## Required tasks
A - Revise the Class 222 text, starting with "On 20 April" and going on through "were no injuries.", and change "Nottingham station" to "Derby station".
B - Answer these from the Class 222 text:
(i) At what speed was the train travelling as it approached the site of the 20 February 2010 derailment?
(ii) At what time did the Class 222 unit pull into Nottingham station on 20 April 2012?
(iii) How many passengers were on board during the 14 February 2016 collision?
C - Pick up the Class 222 text from its final sentence and keep writing.

## Document extract
= = = =

On 20 February 2010, unit 222005 working 1F45 14:55 London to Sheffield derailed near East Langton, Leicestershire. Two wheels on Coach E in the middle of the train came off the track; on approaching the site of the derailment the train was travelling at close to 100 mph. No other wheels derailed and the train remained upright. There were also reports that one or more road vehicles on an adjacent highway were struck and damaged by debris as the derailed train passed. 222005 was moved from the site the next day after a replacement bogie was fitted and was for a few months formed of vehicles of 222101 and 222022 including a standard class cab end which was temporarily renumbered until the damaged vehicles were returned to the set in mid-June. The derailment caused damage to the Midland Main Line near Kibworth for a distance of two miles, the line underwent emergency repairs by Network Rail to get the stretch of line back open for start of service on 24 February 2010. The RAIB investigated the incident and found that it was caused by a complete fracture of the axle, due to a bearing stiffening to the point where it would no longer rotate properly. The RAIB recommended that a review of gearbox and axle design be undertaken, and that the class 22X final drive oil sampling regime be improved.
 On 20 April 2012, at 08:44, an East Midlands Trains Class 222 unit pulled into Nottingham station where both the driver and station staff noticed smoke coming from underneath one of the carriages. The engine underneath the carriage had caught fire from overheating – which occurred due to day-to-day grime which had built up underneath the train and then been heated up by the movement of the wheels. Both the train and the station were evacuated, but there were no injuries.
 On 14 February 2016, unit 222005 was in collision with a conveyor boom left foul of the line at Barrow-upon-Soar, Leicestershire. The lead vehicle suffered substantial damage and the driver was shaken but uninjured. No injuries were reported amongst the 85 passengers, although the boom operator was severely injured. The RAIB determined that poorly maintained electrical components on the wagon conveyor boom caused the boom to rotate further than intended, leaving it foul of the main line.

Future
All are scheduled to be returned to Eversholt Rail Group in the future once Class 810s replace them on EMR Intercity services. There is a possibility that CrossCountry will lease these units for extra capacity.

= = = =

## Recorded data
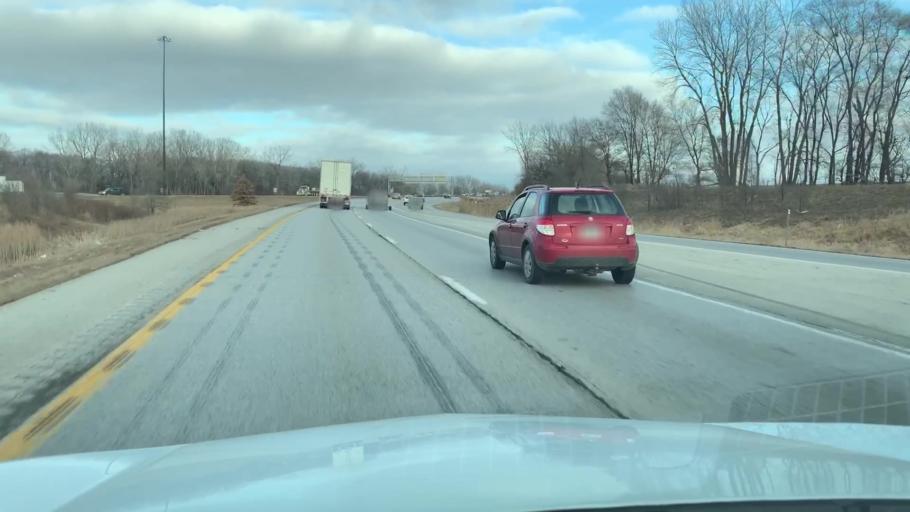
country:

= = = =

## Task answers
A -
On 20 April 2012, at 08:44, an East Midlands Trains Class 222 unit pulled into Derby station where both the driver and station staff noticed smoke coming from underneath one of the carriages. The engine underneath the carriage had caught fire from overheating – which occurred due to day-to-day grime which had built up underneath the train and then been heated up by the movement of the wheels. Both the train and the station were evacuated, but there were no injuries.

B -
(i) Close to 100 mph.
(ii) 08:44.
(iii) 85.

C -
Other prospective operators

Enterprise
In 2005, HSBC Rail took delivery of the seven nine-car trains planned for use by Midland Mainline on its London-Leeds service, but the trains were left idle when the Strategic Rail Authority prevented Midland Mainline from operating this service. HSBC Rail made contact with Northern Ireland Railways and Iarnród Éireann, with a view to their leasing these units for use by Enterprise. Using these trains on the Belfast-Dublin line was one of a number of options, which also included the purchase of additional 22000 Class railcars or cascaded coaching stock. In the event, the trains entered service with MML providing the fast services from London to Nottingham, thus releasing High Speed Trains. The trains would have required significant modification to be used by Northern Ireland Railways, including reducing each train from nine to eight cars (the maximum length of stations on the Belfast-Dublin line), and converting them from standard gauge to Irish gauge (5 ft 3 inches).

Grand Central
Grand Central, on the announcement of its open-access operation to Sunderland in the summer of 2006, planned to run its services using five Class 222 units, with the intention of starting by the end of that year. However, this never happened, pushing back the planned start date while the company looked for alternatives. Grand Central finally started operating in December 2007 using three High Speed Trains.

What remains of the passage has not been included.